Skills England Publishes Operational Rulebook for Reformed Apprenticeship Assessment
The new requirements document sets out how assessment organisations must build apprenticeship assessment plan, and brings the generic performance descriptors for Levels 2 to 7 into public view.
Skills England has today (19 June) published its Requirements and guidance for apprenticeship assessment, the document that assessment organisations (AOs) must follow when designing apprenticeship assessment plans (AAPs) under the reformed system. It replaces Skills England’s withdrawn interim guidance and puts operational detail behind the assessment principles the Department for Education set out in February 2025.
The publication is accompanied by two annexes: definitions of the available assessment methods, and, significantly, the generic performance descriptor tables for Levels 2 to 7. Together, they give the sector the first full view of the architecture that the revised plans will be built on.
A new plan architecture
Under the reformed model, AAPs are built around assessment outcomes, broad statements describing how an apprentice demonstrates occupational competence, with each knowledge and skill statement mapped to a single outcome. AOs then design assessments that fully cover every outcome.
Sitting alongside these are the new performance descriptors, which set the level required for a pass and a distinction across six categories: applied knowledge, applied skills, regulatory and procedural awareness, communication and collaboration, information use and decision making, and responsibility and autonomy. There is one generic set for each level from 2 to 7, refined per occupation. Skills England stresses these are not marking grids, apprentices are not assessed directly against them, but a shared reference point to support comparable outcomes across different AOs.
The guidance also formalises content sampling, allowing AOs to assess across the full range of knowledge and skills over time rather than testing every statement in every version, provided all mandatory content and all assessment outcomes are always covered.
One mandatory method, plus options
Each AAP will specify a single mandatory assessment method that must appear in every version of an assessment, with AOs free to select additional methods from a defined list spanning demonstration and observation; interview, professional discussion and Q&A; written assessment and project; and portfolio, showcase and journal. The intent is to guarantee one common feature across every apprentice’s assessment while leaving AOs room to design proportionate approaches.
Confirming the wider reforms
The document also pins down detail on changes already signalled across the past year:
- Grading is pass or distinction, with the merit grade removed. Skills England says inconsistent use of merit across standards created problems of fairness and clarity, and that standardising grades addresses this.
- Employers alone verify behaviours, drawing on existing supervision and review processes, and behaviours do not count toward the grade, though a certificate cannot be issued without employer confirmation that all required behaviours have been demonstrated.

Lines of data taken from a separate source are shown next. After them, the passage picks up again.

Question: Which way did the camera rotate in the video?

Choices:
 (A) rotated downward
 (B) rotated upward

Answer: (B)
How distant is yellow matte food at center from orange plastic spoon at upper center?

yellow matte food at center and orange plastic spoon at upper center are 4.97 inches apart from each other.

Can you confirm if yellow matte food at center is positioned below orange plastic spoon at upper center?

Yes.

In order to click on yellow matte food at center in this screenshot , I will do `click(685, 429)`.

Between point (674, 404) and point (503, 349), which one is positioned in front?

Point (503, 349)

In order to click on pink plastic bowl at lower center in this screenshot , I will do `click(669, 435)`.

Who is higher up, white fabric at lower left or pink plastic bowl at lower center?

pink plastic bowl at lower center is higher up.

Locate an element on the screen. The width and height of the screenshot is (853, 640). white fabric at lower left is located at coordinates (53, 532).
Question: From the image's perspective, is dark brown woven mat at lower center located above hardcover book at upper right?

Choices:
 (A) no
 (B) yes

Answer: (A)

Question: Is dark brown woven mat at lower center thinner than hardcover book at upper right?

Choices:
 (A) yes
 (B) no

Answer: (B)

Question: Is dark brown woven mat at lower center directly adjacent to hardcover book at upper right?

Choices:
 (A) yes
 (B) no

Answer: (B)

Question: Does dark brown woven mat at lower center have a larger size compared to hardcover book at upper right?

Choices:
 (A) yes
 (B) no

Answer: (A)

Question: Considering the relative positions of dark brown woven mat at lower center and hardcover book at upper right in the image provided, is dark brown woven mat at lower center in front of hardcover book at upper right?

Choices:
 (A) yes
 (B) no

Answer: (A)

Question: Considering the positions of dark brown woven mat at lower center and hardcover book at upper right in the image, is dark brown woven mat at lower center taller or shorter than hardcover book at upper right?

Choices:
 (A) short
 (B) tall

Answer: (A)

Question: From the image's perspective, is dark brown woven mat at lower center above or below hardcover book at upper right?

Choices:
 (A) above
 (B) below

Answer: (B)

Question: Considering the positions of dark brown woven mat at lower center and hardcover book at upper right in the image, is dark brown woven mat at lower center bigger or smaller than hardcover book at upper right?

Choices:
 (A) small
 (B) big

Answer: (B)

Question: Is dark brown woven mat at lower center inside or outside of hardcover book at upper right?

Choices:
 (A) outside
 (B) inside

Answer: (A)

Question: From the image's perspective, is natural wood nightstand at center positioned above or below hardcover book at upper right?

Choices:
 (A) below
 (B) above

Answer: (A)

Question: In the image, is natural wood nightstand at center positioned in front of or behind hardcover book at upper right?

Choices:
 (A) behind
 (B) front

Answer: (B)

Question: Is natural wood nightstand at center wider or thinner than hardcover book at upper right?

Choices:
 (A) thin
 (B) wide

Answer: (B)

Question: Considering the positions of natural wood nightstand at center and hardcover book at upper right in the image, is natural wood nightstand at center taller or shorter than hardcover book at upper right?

- Mandatory qualifications are mapped to one of three models, ranging from an MQ providing the sole assessment to apprenticeship assessment running alongside it.
- Degree-apprenticeships may use the degree as the sole assessment, graded pass or fail at apprenticeship level while the degree retains its own classification.
These build on the February 2025 principles and the subsequent funding-rule changes, which had already introduced the shift from end-point assessment to flexible “apprenticeship assessment”, renamed “gateway” as “gateway to completion”, and opened the door to providers delivering and marking some assessment.
What happens next
The reforms are being rolled out on a standard-by-standard basis, with revised plans going live by occupation on the Skills England Apprenticeship Finder and existing EPA plans remaining in use until replaced. Apprenticeship assessment is regulated by Ofqual and, for degree-apprenticeships, the Office for Students, through their respective regulatory frameworks. Skills England says today’s document will be reviewed regularly, with any future changes developed in consultation with the sector.